Businesses with an internal Security Operation Centre (SOC) estimate their financial damage from a cyberattack at £548,000 or less than half the average impact cost for all enterprise-level organisations at £1.1m, a new survey from Kaspersky and B2B International suggests.
The cyber firm says that data breaches are becoming more expensive for enterprises. In 2019, this cost has risen to £1.1m, up from £900,990 the previous year, the new ‘IT security economics in 2019: how businesses are losing money and saving costs amid cyberattacks’ report by Kaspersky shows. Hence, large organisations are investing more in cyber security.
As the report shows, investing in security software and IT security professionals brings results. This is reflected in companies with an internal SOC experiencing less damage from data breaches. Enterprises can look to reduce the financial impact of a data breach by building an internal SOC, responsible for the ongoing monitoring of security events and incident response. Adopting an SOC halves monetary loses from data breaches to just £548k. There are savings for larger SMBs (with 500-plus employees) who adopt an SOC as well, with the total financial impact of a data breach for these businesses estimated at £86k.
An outsourced SOC, however, doesn’t reduce the cost of data breaches for enterprises. The survey showed that outsourcing security to a Managed Security Service Provider (MSP) may actually increase the financial impact, particularly if the company use an under-qualified subcontractor: 23pc of companies that use an MSP experienced a financial impact of between £89k-202k, while only 19% businesses with an in-house IT team reported this level of damage.

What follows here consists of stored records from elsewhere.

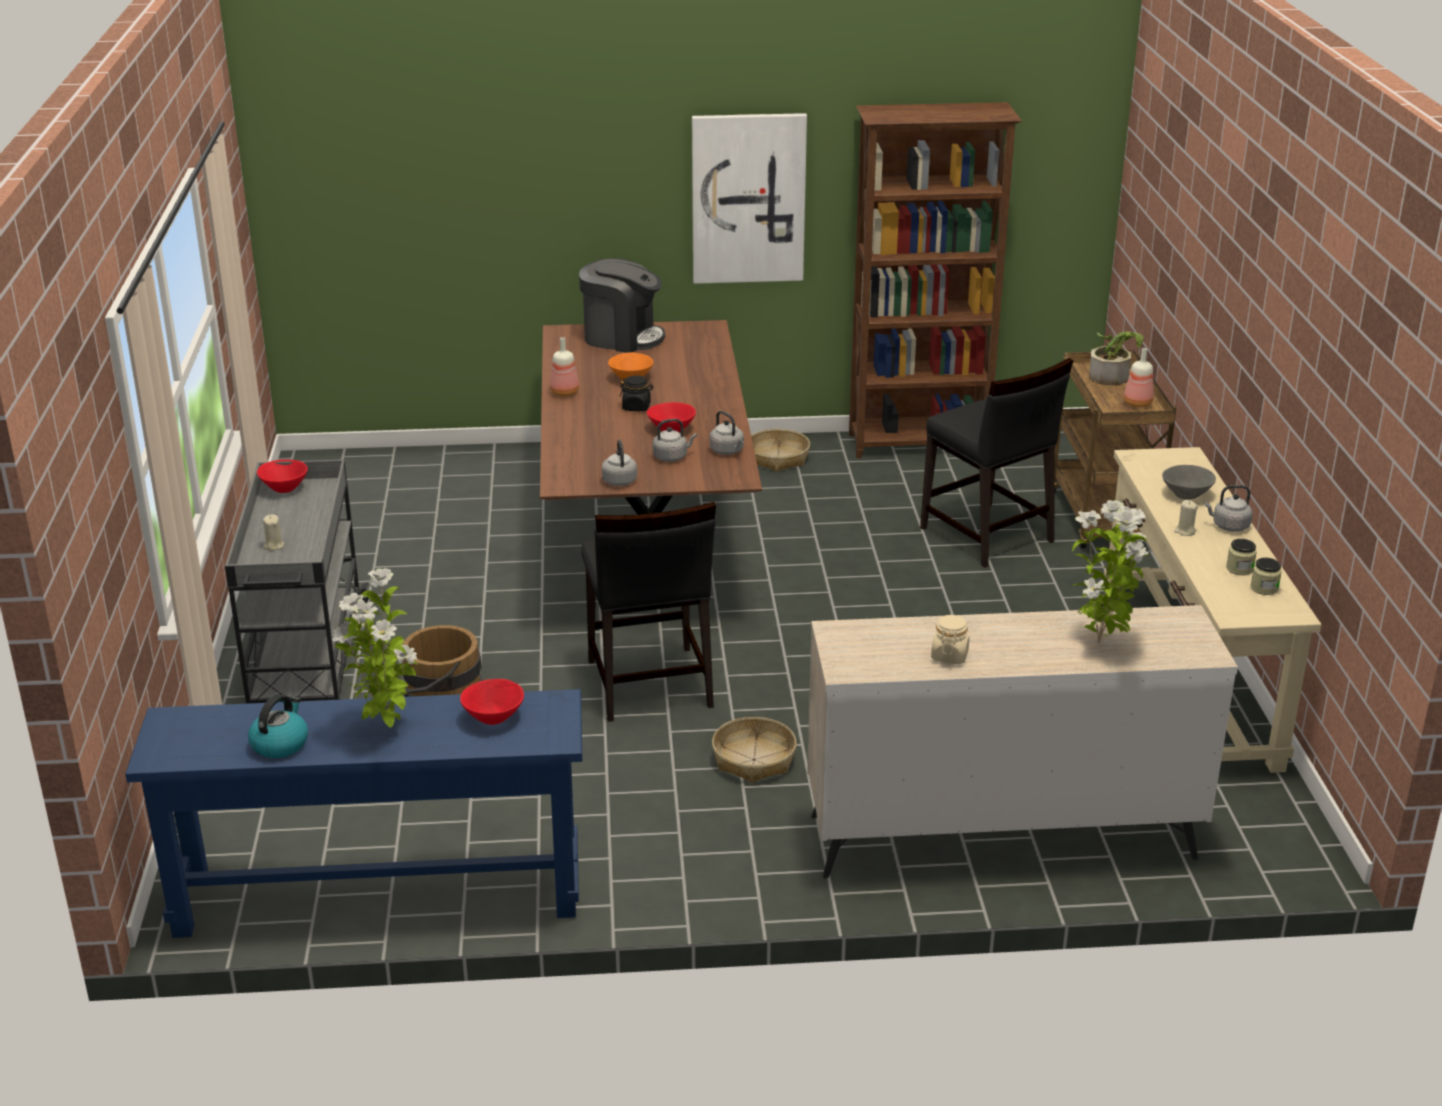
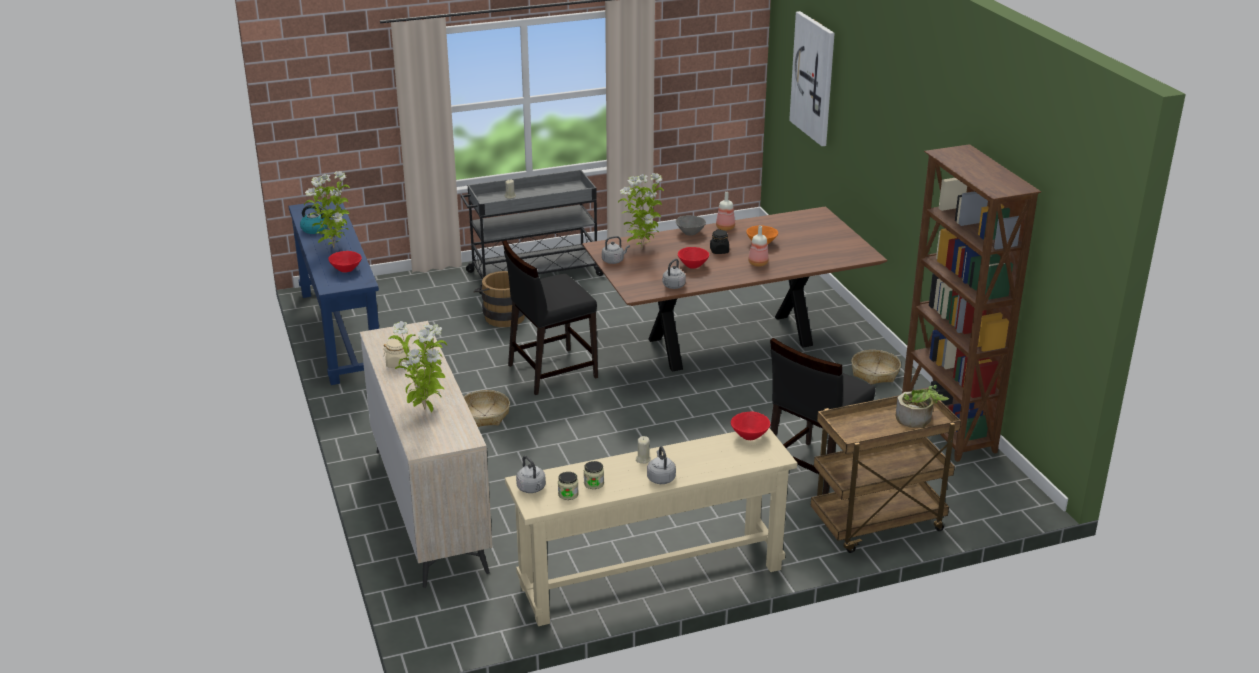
camera: 75 degrees right, 0 degrees up
red bowl [257,459,308,493] -> red bowl moved to [731,412,770,440]
coffee machine [579,258,665,353] -> none
grey kettle [653,419,697,462] -> grey kettle moved to [516,456,546,493]
picture [692,113,807,284] -> picture moved to [789,11,835,146]
bottle [1124,348,1154,408] -> bottle moved to [748,226,769,267]
grey bowl [1162,465,1216,500] -> grey bowl moved to [676,215,706,236]
none -> potted plant [618,173,664,249]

Another way to keep the cost of a breach down is by hiring a DPO (data protection officer). This is an employee who is responsible for data protection strategy within a company, as well as managing compliance issues. The survey highlighted that more than one-third of organisations (34pc) with a DPO that suffered a data breach did not incur any financial loss, compared to only one-fifth (20pc) of businesses overall.
Veniamin Levtsov, VP, Corporate Business at Kaspersky says: “Establishing an internal SOC involves purchasing the necessary tools, building processes and recruiting analysts, which can be a challenge for any business. Likewise, finding a DPO, who can combine IT security and legal knowledge, is not an easy task. These require time and budgets, and security leaders often find it difficult to justify such initiatives. But as we can see, these are worthwhile investments. Of course, just having a dedicated employee or even special subdivision does not guarantee that a company will not suffer a data breach, however, it does ensure that the business is prepared for these incidents, allowing them to recover from an attack more quickly and efficiently.”